PASSAGE PROVIDED:
━━━━━━
This project utilised a co-design methodology to identify patient and provider needs for PD services in the Plymouth NHS Trust and develop tools, resources and service structures to meet these needs.
The application of co-design in healthcare settings is fraught by challenges of power dynamics between healthcare professionals and ‘patients’. We were mindful of this throughout our process. Further, the tools and resources were intended to facilitate independent living for people with PD, yet importantly, enable them to do so from an informed position. This resulted in resources facilitating both the mobilisation of complex knowledge and self-reflection.
Method
Participants included: People living with Parkinson’s and their families and carers, Parkinson’s Specialist Nurses, Community care teams, Therapy Specialists, Consultant Neurologists, Finance officer, Parkinson’s Charity representatives and health services researchers from Plymouth and Exeter Universities.
The co-design process was structured around five co-design workshops.
1. Initiating the collaboration: Lego Serious Play
2. Understanding the Service: Service Journey Mapping, Personas, Disease Trajectory Models, Ideal Service Maps
3. Ideas, Development, Prioritisation and Prototyping: Ideation Games, Mock-ups, Body Storming, Role Plays, Prioritisation
4. Design ‘Hack’: Prototyping
5. Presentation of prototypes, testing and planning
Prior to, between and after each workshop, design studio activities were:
1. Planning and preparation
2. Data recording and analysis: interrogating the data as designers
3. Reflection: reflecting on the data and workshop as design researchers
4. Making: making resources, data collection tools and prototypes
5. Communication: ongoing communication with participants
Results
Five concepts developed were: a Parkinson’s Patient passport, New service and local information; a media campaign; a card deck to support self-reflection; a self-management support and general information package. Of these, the media campaign was paused awaiting national charity support. The other four concepts became the Home-based care pathway through a process of four further co-design workshops. They are being trialled with 150 patients in the South West region.
Discussion
Within healthcare, one of the biggest challenges is getting new ideas into practice (Greenhalgh and Wieringa, 2011). Coproduction is offered as a possible mechanism for addressing issues that cause this (Greenhalgh et al, 2016). However, the predominant epistemology in health services research devalues the voices of professionals and patients. It is questionable whether ‘real’ coproduction can happen whilst such hierarchies of evidence exist (Rose & Kalathil, 2019).
━━━━━━
DATA SUPPLIED:
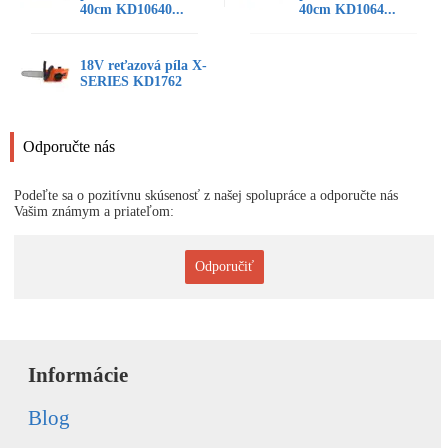
40cm KD10640...
40cm KD1064...
18V reťazová píla X-
SERIES KD1762
Odporučte nás
Podeľte sa o pozitívnu skúsenosť z našej spolupráce a odporučte nás
Vašim známym a priateľom:
Odporučiť
Informácie
Blog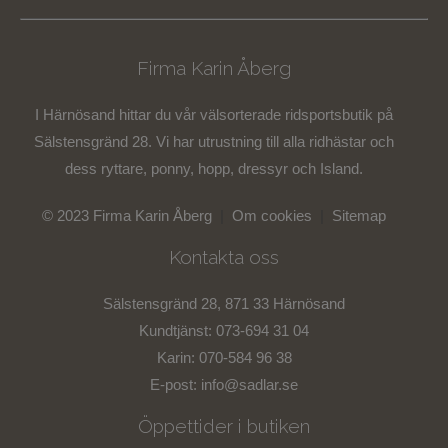
Firma Karin Åberg
I Härnösand hittar du vår välsorterade ridsportsbutik på
Sälstensgränd 28. Vi har utrustning till alla ridhästar och
dess ryttare, ponny, hopp, dressyr och Island.
© 2023 Firma Karin Åberg
|
Om cookies
|
Sitemap
Kontakta oss
Sälstensgränd 28, 871 33 Härnösand
Kundtjänst: 073-694 31 04
Karin: 070-584 96 38
E-post:
info@sadlar.se
Öppettider i butiken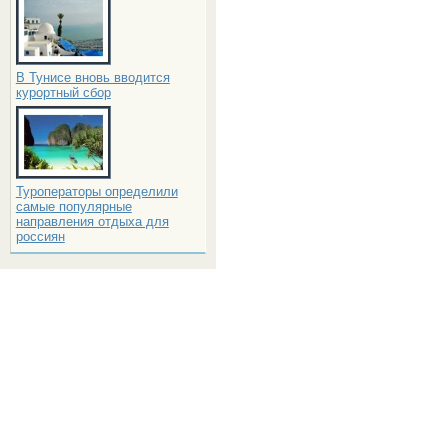
В Тунисе вновь вводится
курортный сбор
Туроператоры определили
самые популярные
направления отдыха для
россиян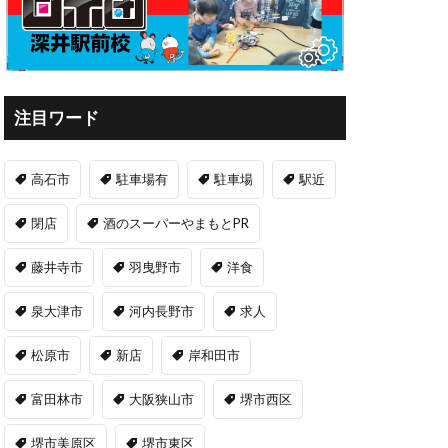
注目ワード
高石市
駐車場有
駐車場
駅近
閉店
酒のスーパーやまもとPR
藤井寺市
羽曳野市
洋食
泉大津市
河内長野市
求人
松原市
新店
岸和田市
富田林市
大阪狭山市
堺市西区
堺市美原区
堺市東区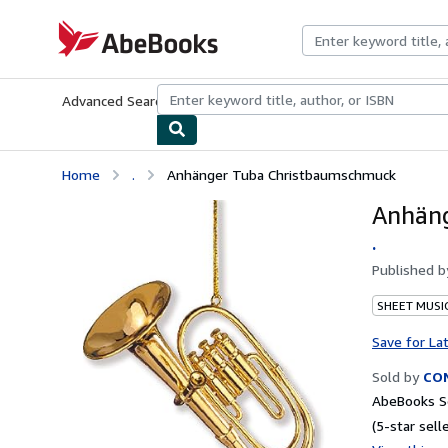
Skip to main content
AbeBooks.com
Advanced Search
Browse Collections
Rare Books
Art & Collecti
Home
.
Anhänger Tuba Christbaumschmuck
Anhän
.
Published 
SHEET MUSI
Save for La
Sold by
CON
AbeBooks Se
(5-star selle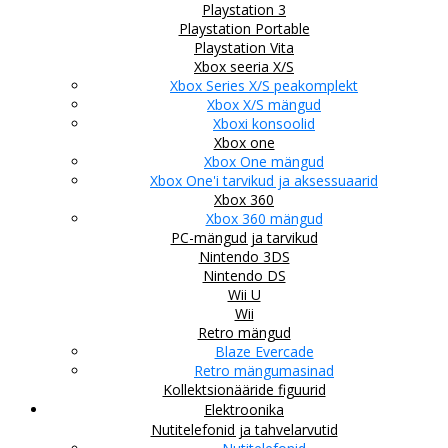
Playstation 3
Playstation Portable
Playstation Vita
Xbox seeria X/S
Xbox Series X/S peakomplekt
Xbox X/S mängud
Xboxi konsoolid
Xbox one
Xbox One mängud
Xbox One'i tarvikud ja aksessuaarid
Xbox 360
Xbox 360 mängud
PC-mängud ja tarvikud
Nintendo 3DS
Nintendo DS
Wii U
Wii
Retro mängud
Blaze Evercade
Retro mängumasinad
Kollektsionääride figuurid
Elektroonika
Nutitelefonid ja tahvelarvutid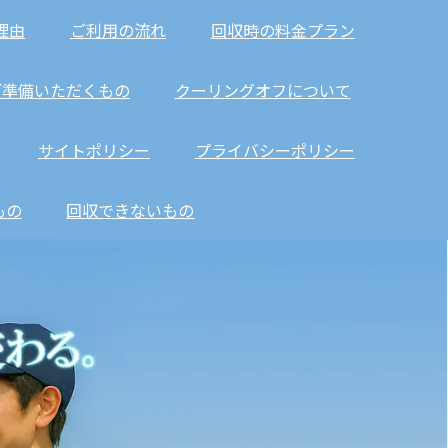
る理由
ご利用の流れ
回収時の料金プラン
ご準備いただくもの
クーリングオフについて
サイトポリシー
プライバシーポリシー
もの
回収できないもの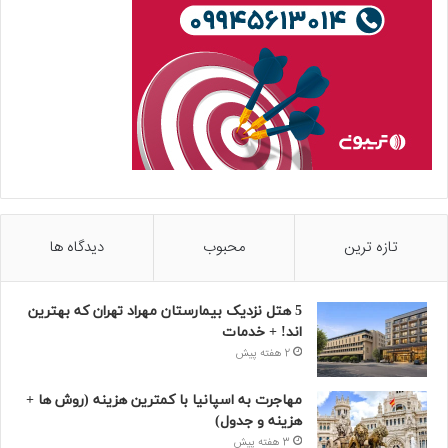
تازه ترین
محبوب
دیدگاه ها
5 هتل نزدیک بیمارستان مهراد تهران که بهترین‌
اند! + خدمات
2 هفته پیش
مهاجرت به اسپانیا با کمترین هزینه (روش ها +
هزینه و جدول)
3 هفته پیش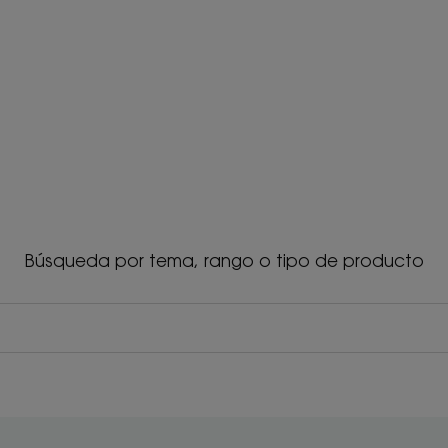
Búsqueda por tema, rango o tipo de producto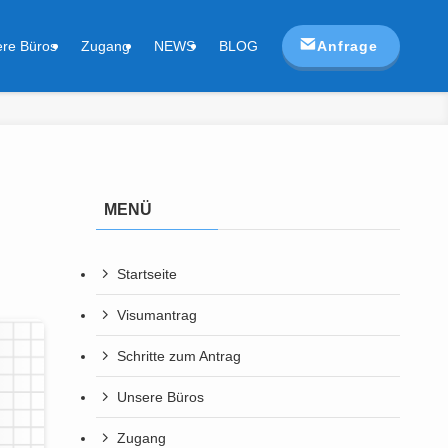
Anfrage
re Büros
Zugang
NEWS
BLOG
MENÜ
Startseite
Visumantrag
Schritte zum Antrag
Unsere Büros
Zugang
━━━━━━
TASK PROMPT:
According to the passage on the Parkinson's co-design project, with how many patients are the concepts being trialled, and in which region? The data above are separate material, unrelated to the passage on the Parkinson's co-design project.

RESPONSE TO THE EXERCISE:
They are being trialled with 150 patients in the South West region.